4. Developing countries are currently preparing for the hydrogen economy by adopting ambitious mission-style approaches
Several developing countries are already taking action to exploit green hydrogen. They seek to bring together a large array of stakeholders with mission-oriented programmes for the hydrogen economy. The strong inter-industrial linkages, where green hydrogen is at the core of the industrial web, creates an enormous demand for cross-sector coordination. Joint design of policies for relevant sectoral production and innovation systems are needed as forward and backward linkages connect to highly different domains.
For example, South Africa launched the Hydrogen Society Roadmap involving stakeholders across the public and private sectors and organized civil society. The roadmap foresees dedicated interventions to increase the STI-orientated foreign investment secured by South Africa and it seeks to align more effectively such investment with national priorities as part of the overall effort by the government to promote South Africa as a preferred foreign investment destination.
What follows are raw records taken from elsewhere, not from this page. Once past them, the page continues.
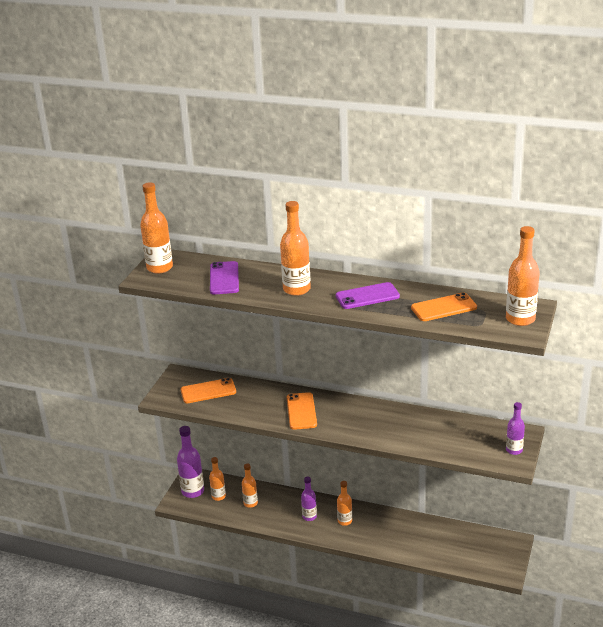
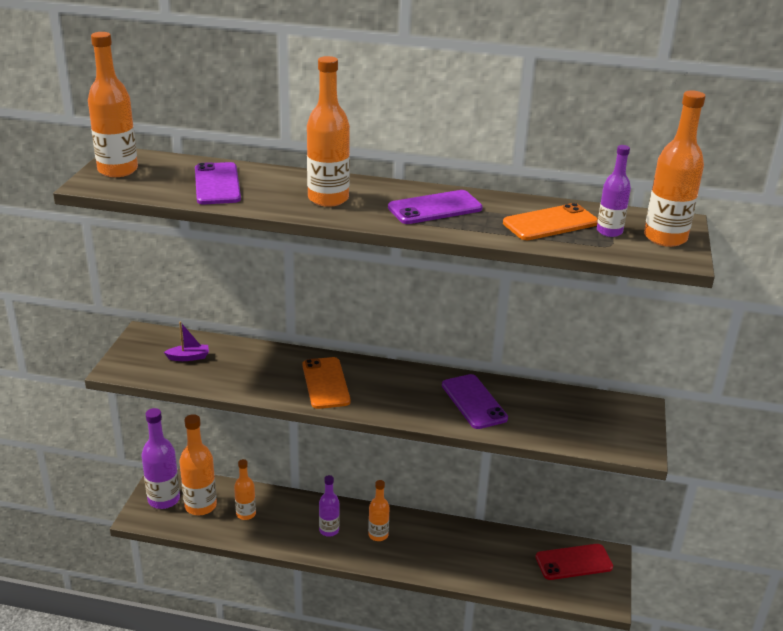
camera: 10 degrees left, 0 degrees up
(208, 391) = (188, 357): orange phone -> purple boat
(218, 496) = (200, 506): orange bottle -> orange bottle, size x1.64
(404, 426) = (474, 402): none -> purple phone
(487, 545) = (574, 562): none -> red phone
(514, 450) = (632, 432): purple bottle -> purple bottle (609, 231)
In Ceará, Brazil, the start government has prioritized green hydrogen in its long-term state plan, Ceará 2050, along with a commitment to a fair energy transition. Characterized by good location, Ceará positions itself as a Green Hydrogen Hub, with strong conditions for renewable energy production, water supply, and a growing green hydrogen value chain. The State government expects to bring value to society, improve production chains, and increase human capital.
5. Further technological advances and support are needed to spread the industrial gains of the green hydrogen transformation
Green hydrogen is still an immature technology that is undergoing a fast-paced change with considerable uncertainty. The initial elements of the technological ecosystem of green hydrogen are capital intensive and developing countries will therefore benefit (or even require) collaboration with R&D and technology centres to deploy the technology. There are still big uncertainties about technologies and markets, and a significant challenge is currently the global tradability of green hydrogen in sea vessels which requires further technical development. Investments in water salination facilities are another core challenge.
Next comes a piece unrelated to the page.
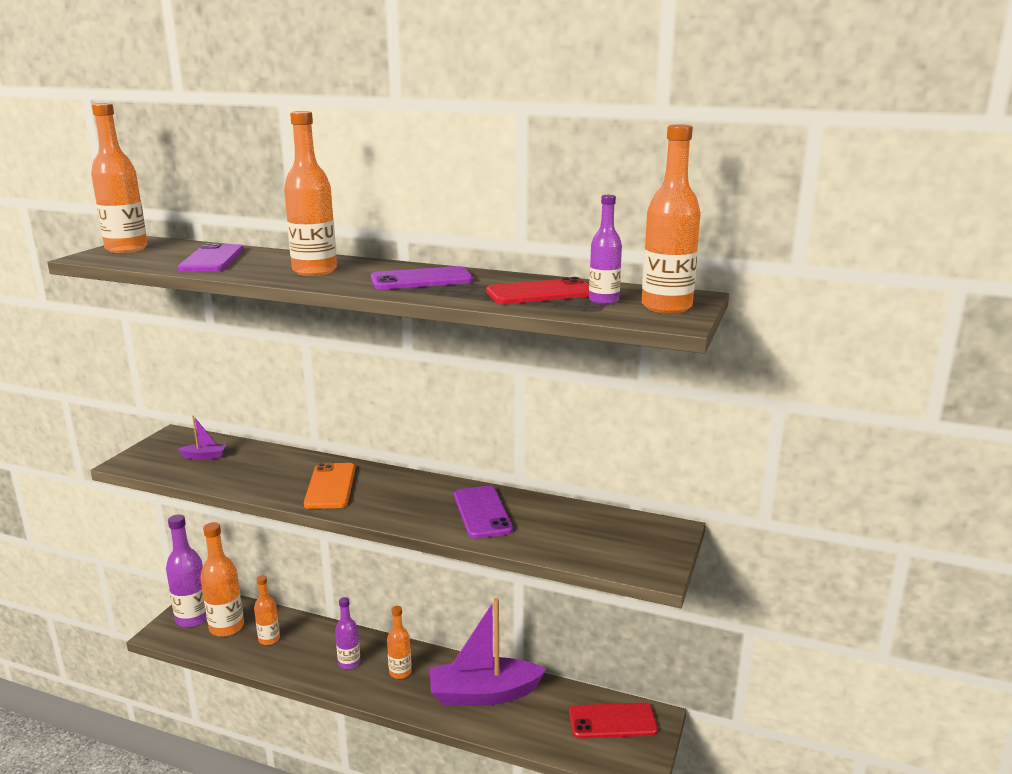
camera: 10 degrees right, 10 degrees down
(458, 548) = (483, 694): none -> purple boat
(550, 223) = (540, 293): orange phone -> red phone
There is an urgent need to form South-South networks of collaboration and collective action and North-South networks addressing technological and investment hurdles and, more widely, spreading the gains of the green transformation. As an example of the latter, the EU, UK and USA have developed a USD 8.5 billion Just Energy Transition Partnership with South Africa.
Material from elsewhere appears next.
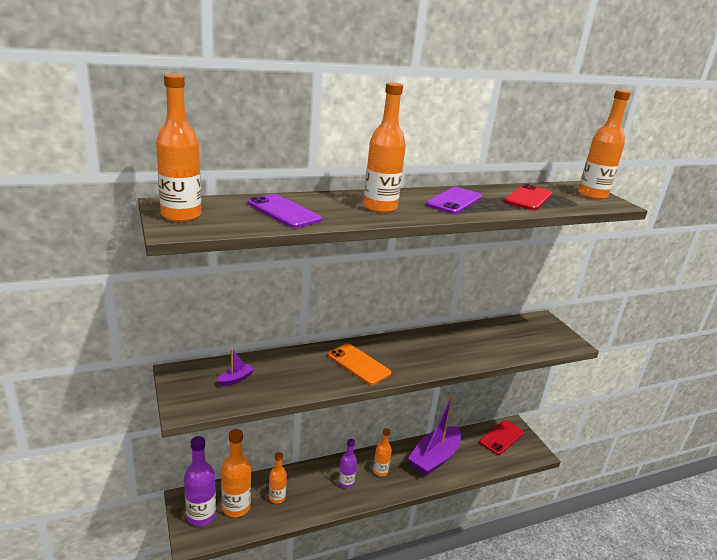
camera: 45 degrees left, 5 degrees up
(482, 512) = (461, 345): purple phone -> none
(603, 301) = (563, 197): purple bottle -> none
As highlighted recently by UN Secretary-General António Guterres, there is a need to treat renewable energy technologies as essential global public goods. It is essential to promote knowledge-sharing and technological transfer and remove intellectual property constraints. Intellectual property and global value chains for renewable energy technology are concentrated in a handful of advanced countries, and more international efforts are needed to globalize and speed up the transformation directly and spread the industrial development gains. This is a crucial step in ensuring global legitimacy and support for the great green transformation that is essential to present and future generations.
The UNCTAD Technology and Innovation Report 2023 will distil the lessons learned from low carbon initiatives such as green hydrogen in the Global South and help developing countries see this window of opportunity. As part of a pre-publication consultation process, UNCTAD, in collaboration with the Global Solutions Summit (GSS), the UNU-MERIT and the University of Pavia, held a side event at the 2022 STI Forum. The theme was “Green hydrogen windows of opportunity for developing countries” and the programme comprised opening remarks, a presentation, and a panel.
The opinions expressed here are the author’s own; they do not necessarily reflect the views of UNU.